VIBO VALENTIA Avrebbe continuato a gestire gli affari della cosca direttamente dal carcere, anche dopo Rinascita Scott, utilizzando cellulari introdotti illegalmente e grazie al supporto delle persone rimaste fuori. C’è anche Antonio La Rosa, boss dell’omonima cosca di Tropea, fra i 10 arrestati nell’operazione “Call me”, condotta stamattina dalla Guardia di Finanza e coordinata dalla Dda di Catanzaro contro alcuni esponenti della ‘ndrangheta vibonese. Alcuni di loro già detenuti in carcere, ma in costante contatto con l’esterno grazie a smartphone e cellulari: circa 30 mila le telefonate captate dagli inquirenti nell’arco di pochi mesi con un ruolo particolare ricoperto dalle donne della famiglia, come sottolineato nella conferenza stampa tenuta dal Procuratore Salvatore Curcio.

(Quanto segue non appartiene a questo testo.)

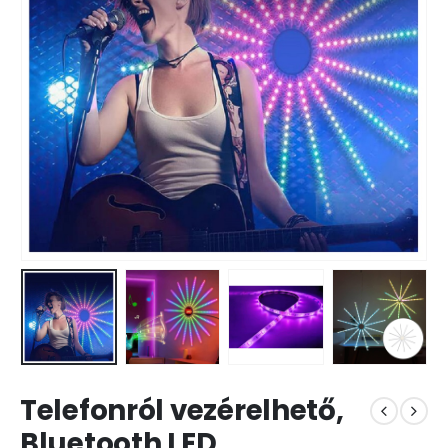
Telefonról vezérelhető,
Bluetooth LED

Anche dopo Rinascita Scott, la maxioperazione scattata a dicembre del 2019, Antonio La Rosa avrebbe continuato a gestire gli affari del clan, in particolare grazie al supporto della moglie Tomasina Certo, arrestata, e a quello del genero Davide Surace, 40enne di Spilinga. Sarebbe stato proprio quest’ultimo «il prediletto» per la gestione degli affari durante la detenzione del presunto boss di Tropea, condannato a 24 anni di carcere nel primo grado di Rinascita. Dalle indagini sarebbe emerso come La Rosa «facesse regolamenti uso di 6 dispositivi cellulari e 5 sim», intestati a varie personalità straniere. Alcuni di questi telefoni sarebbero stati condivisi con altri detenuti, tra cui Luigi Federici, già arrestato in Rinascita e coinvolto anche nell’operazione odierna. Tra il 22 ottobre 2020 e il 21 maggio 2021 vengono censite «un totale di 4.709 telefonate» tra l’indagato e i familiari, tra cui la moglie, la figlia Cristina La Rosa e il marito Davide Surace. Per gli inquirenti è «disarmante» la semplicità con cui «La Rosa teneva e fissava appuntamenti telefonici».

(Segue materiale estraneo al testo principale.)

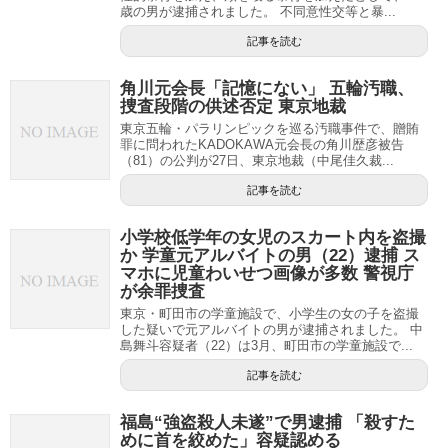
歳の男が逮捕されました。 不同意性交等と暴...
記事を読む
角川元会長「記憶にない」 五輪汚職、
捜査段階の供述否定 東京地裁
東京五輪・パラリンピックを巡る汚職事件で、贈賄
罪に問われたKADOKAWA元会長の角川歴彦被告
（81）の公判が27日、東京地裁（中尾佳久裁...
記事を読む
小学校低学年の女児のスカート内を盗撮
か 学童元アルバイトの男（22）逮捕 ス
マホに児童わいせつ画像が多数 警視庁
が余罪捜査
東京・町田市の学童施設で、小学生の女の子を盗撮
した疑いで元アルバイトの男が逮捕されました。 中
島舞斗容疑者（22）は3月、町田市の学童施設で...
記事を読む
福島“強盗殺人未遂”で男逮捕 「殺すた
めに首を絞めた」容疑認める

Tema centrale delle chiamate sono le sorti della consorteria criminale in seguito all’inchiesta del dicembre 2019, che di fatto aveva mutato gli equilibri del territorio. Da La Rosa sarebbero arrivate «indicazioni a moglie e genero in particolare sulla gestione degli affari della cosca, come i rapporti con i terzi, la riscossione di denaro, il sostentamento suo, della famiglia e i pagamenti dovuti ai difensori». Dalle indagini sarebbe poi emersa la preoccupazione del presunto boss in seguito alla maxi-retata, tanto da specificare «a Surace a gran voce la necessità che lui stesse attento, non si esponesse, restasse a curare solo la sua famiglia». Sul genero vertevano tutte «le sue speranze» dal momento che «se avesse anche lui avuto problemi ‘rimaniamo in mezzo ad una strada’». Un costante timore delle operazioni delle forze dell’ordine, tanto che un comportamento poco “attento” di Surace sarebbe stato deleterio perché «siamo rovinati dopo». (ma.ru.)